WORK INSTRUCTION:
In the listing below, find every line containing "center" and copy it out.

INFORMATION SUPPLIED:

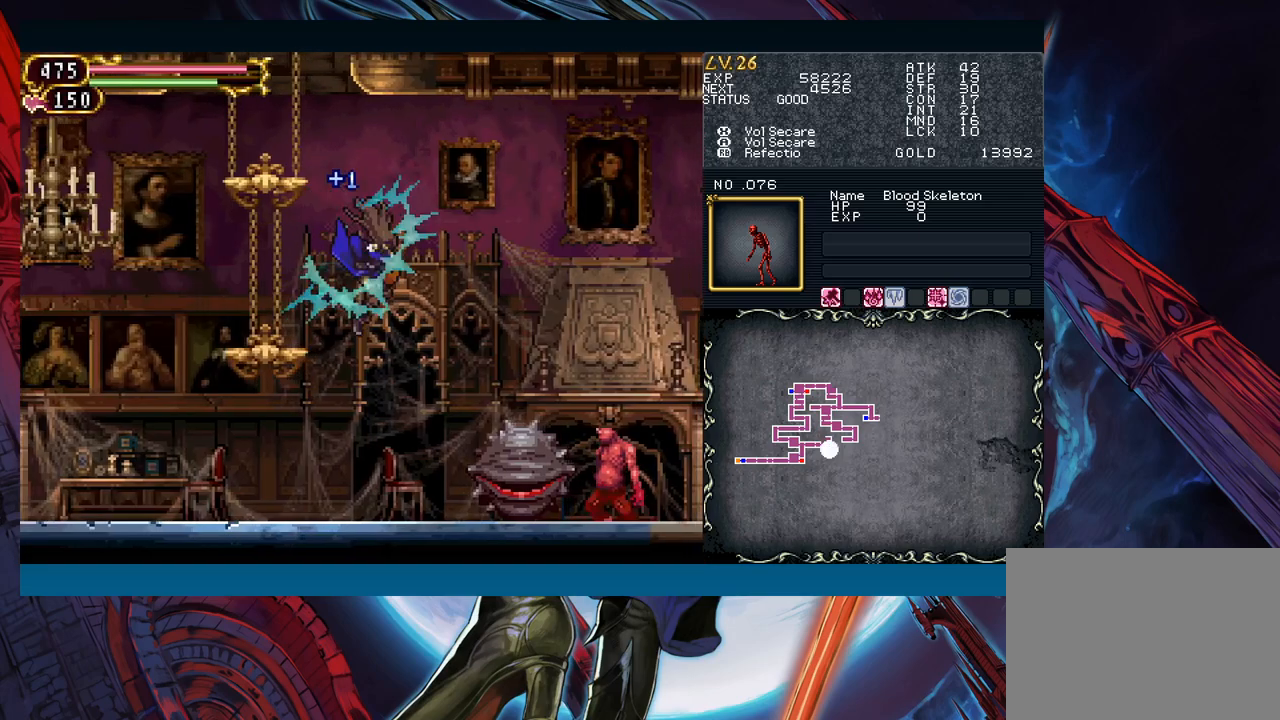
{"buttons": ["B"], "left_stick": "down-right", "events": [[17, "R1", "up"], [83, "B", "down"], [200, "B", "up"], [300, "B", "down"], [350, "left_stick", "down-right"], [383, "B", "up"], [467, "B", "down"]]}
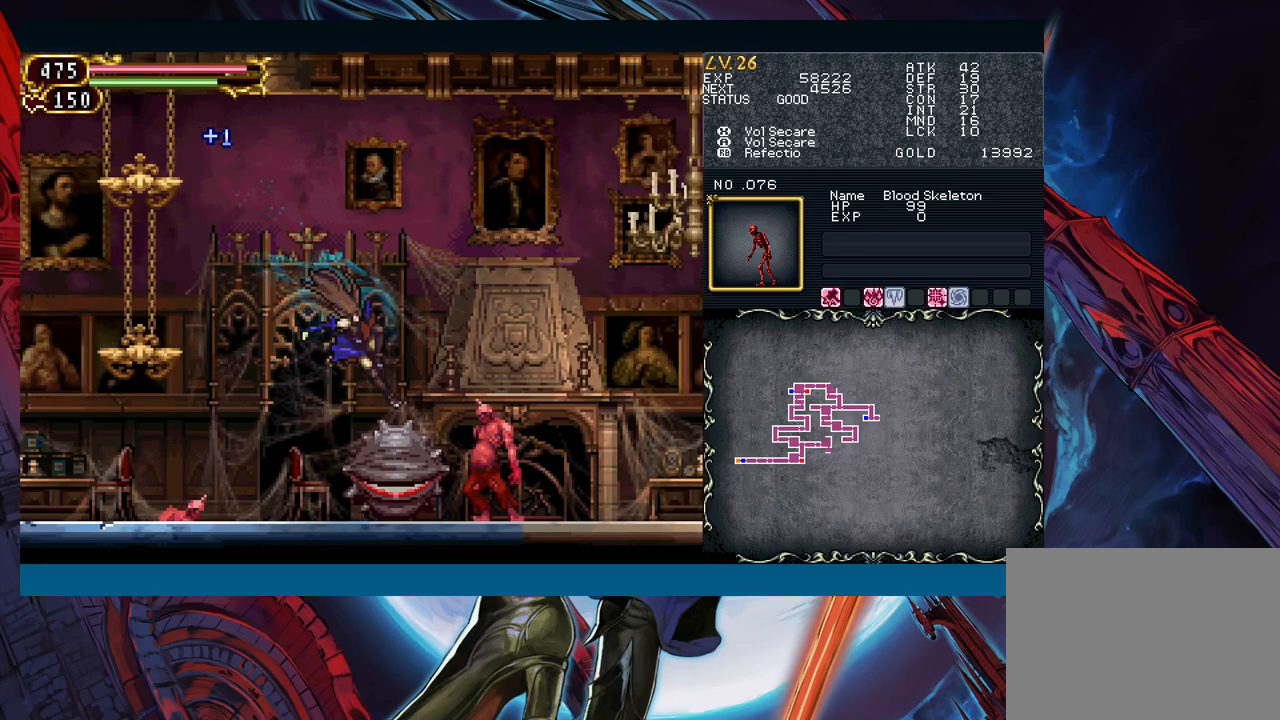
{"buttons": [], "left_stick": "right", "events": [[50, "B", "up"], [133, "left_stick", "right"], [233, "B", "down"], [283, "B", "up"]]}
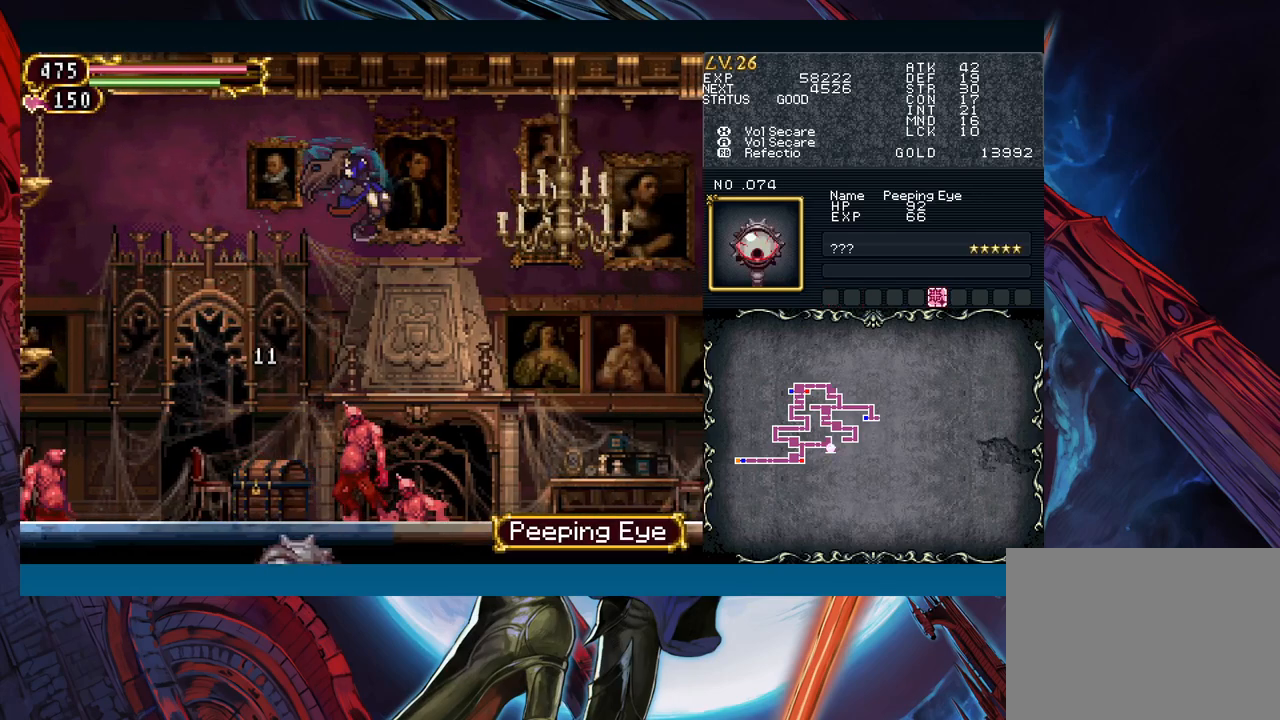
{"buttons": [], "left_stick": "right", "events": [[217, "X", "down"], [300, "X", "up"]]}
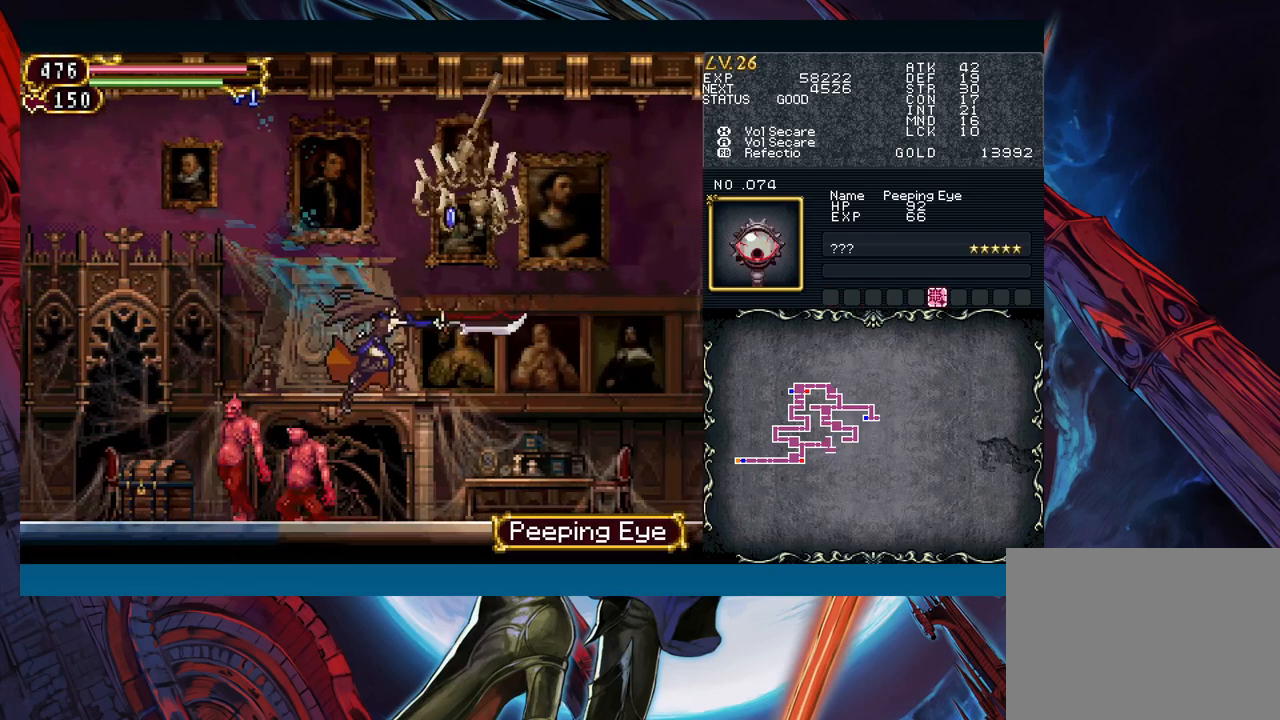
{"buttons": ["B"], "left_stick": "right", "events": [[183, "B", "down"]]}
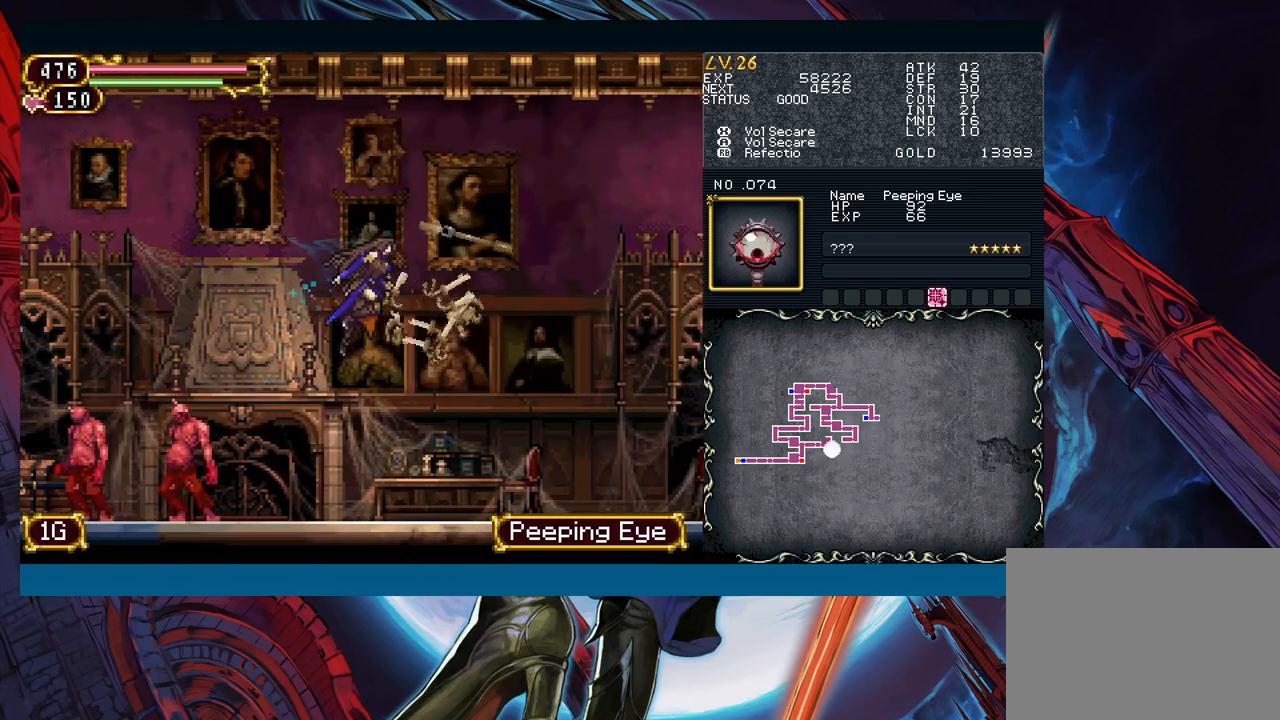
{"buttons": [], "left_stick": "down-right", "events": [[300, "B", "up"], [483, "left_stick", "down-right"]]}
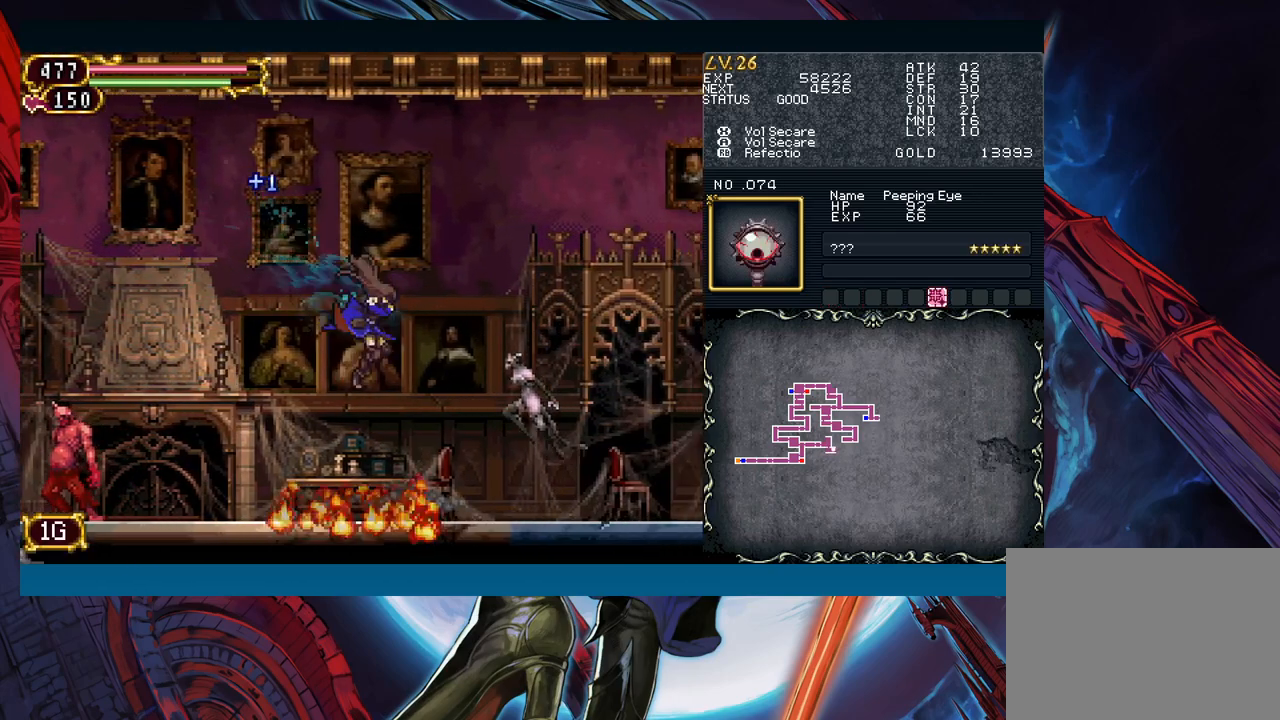
{"buttons": [], "left_stick": "down-right", "events": [[33, "A", "down"], [150, "A", "up"], [300, "X", "down"], [400, "X", "up"]]}
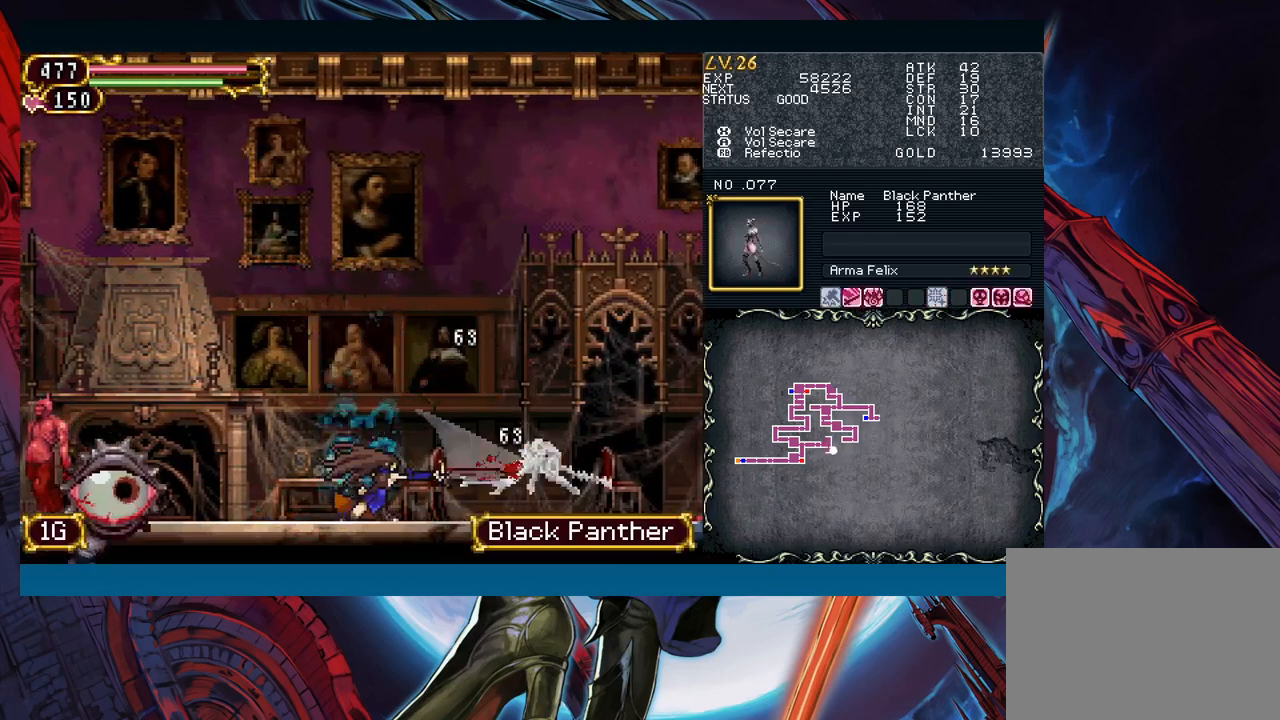
{"buttons": [], "left_stick": "down-right", "events": [[50, "A", "down"], [150, "A", "up"], [233, "left_stick", "center"], [350, "left_stick", "down-right"]]}
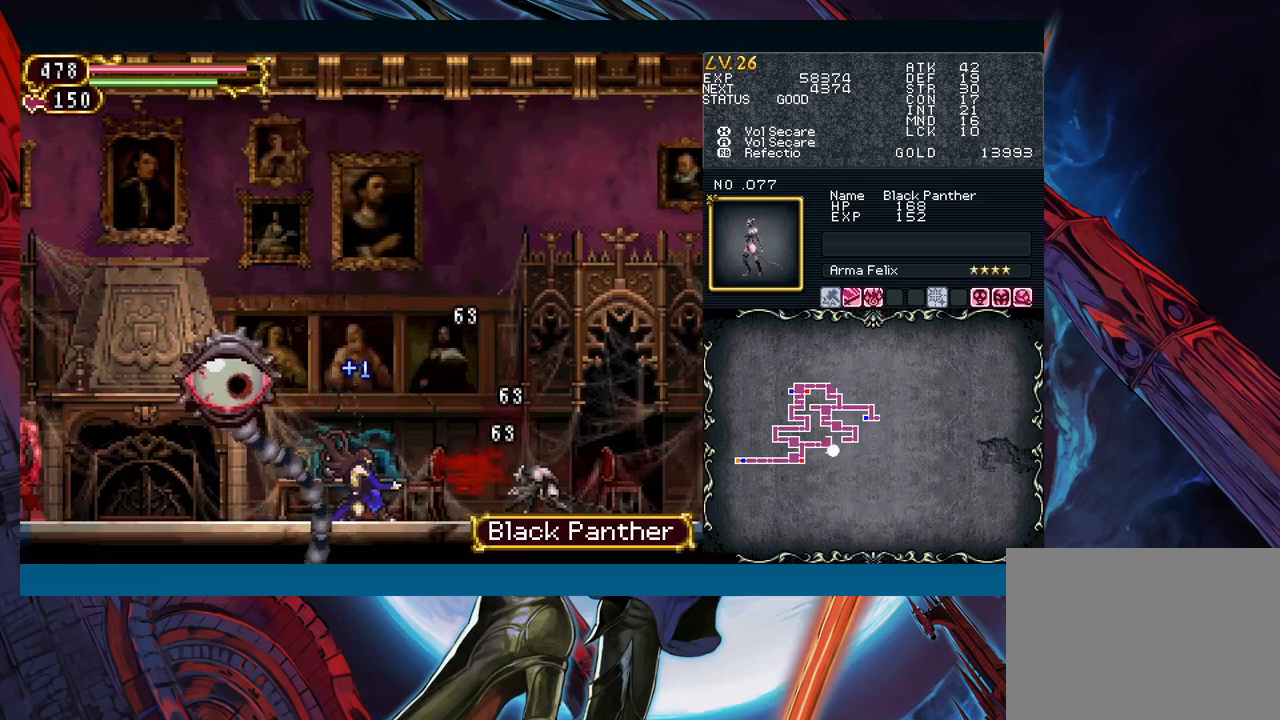
{"buttons": [], "left_stick": "left", "events": [[100, "left_stick", "down"], [267, "left_stick", "center"], [333, "left_stick", "left"]]}
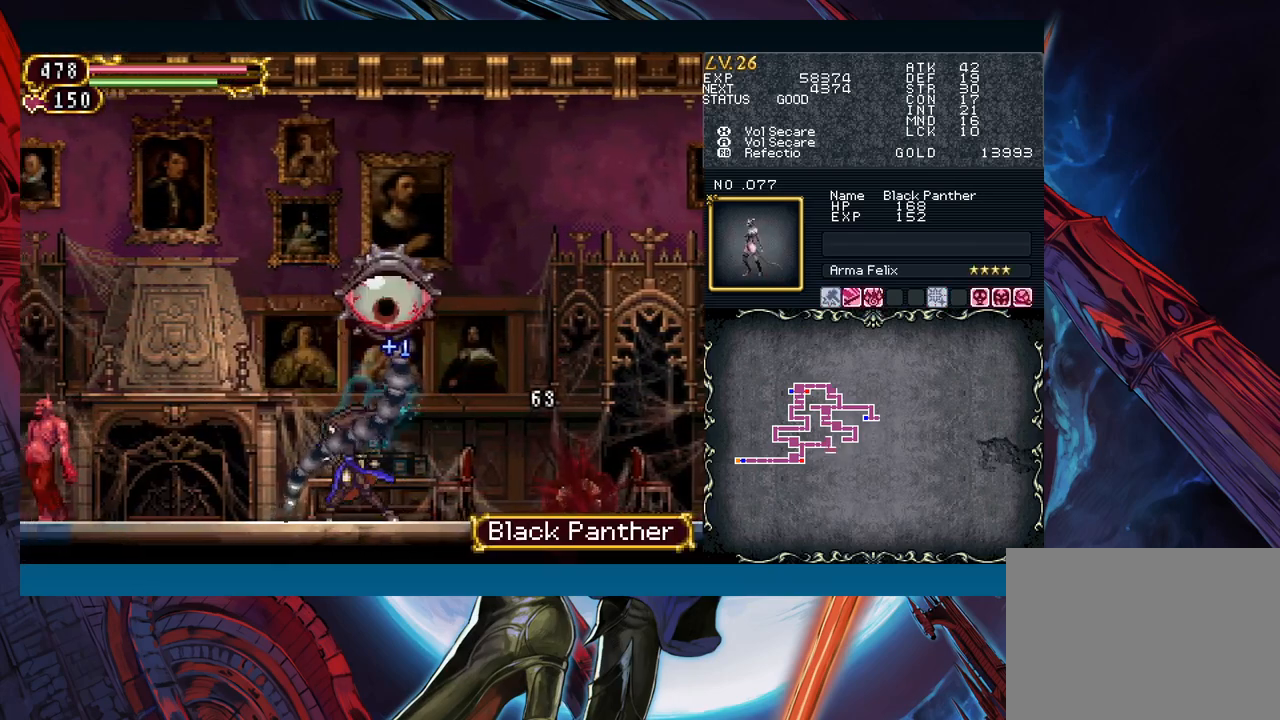
{"buttons": ["X"], "left_stick": "right", "events": [[150, "B", "down"], [150, "left_stick", "right"], [217, "A", "down"], [383, "B", "up"], [400, "A", "up"], [450, "X", "down"]]}
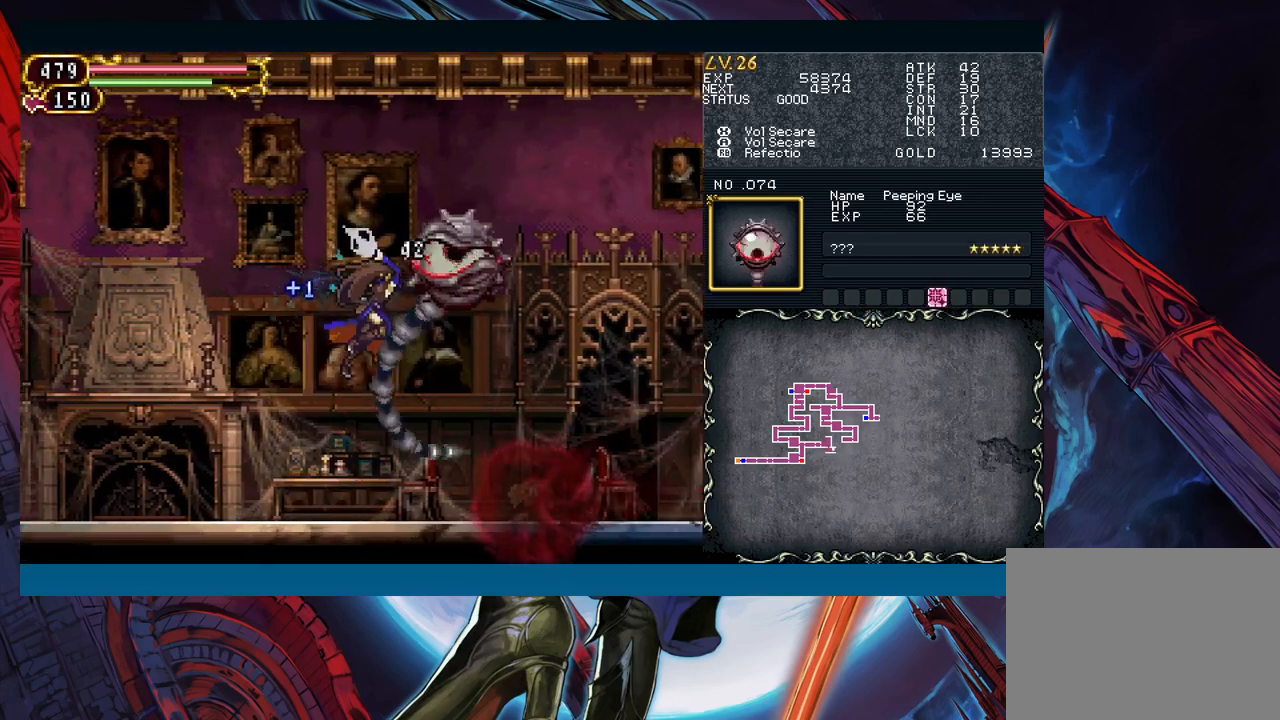
{"buttons": ["B"], "left_stick": "center", "events": [[50, "X", "up"], [167, "A", "down"], [267, "A", "up"], [467, "B", "down"], [483, "left_stick", "center"]]}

SOLUTION TO THIS PROBLEM:
{"buttons": [], "left_stick": "down-right", "events": [[50, "A", "down"], [150, "A", "up"], [233, "left_stick", "center"], [350, "left_stick", "down-right"]]}
{"buttons": [], "left_stick": "left", "events": [[100, "left_stick", "down"], [267, "left_stick", "center"], [333, "left_stick", "left"]]}
{"buttons": ["B"], "left_stick": "center", "events": [[50, "X", "up"], [167, "A", "down"], [267, "A", "up"], [467, "B", "down"], [483, "left_stick", "center"]]}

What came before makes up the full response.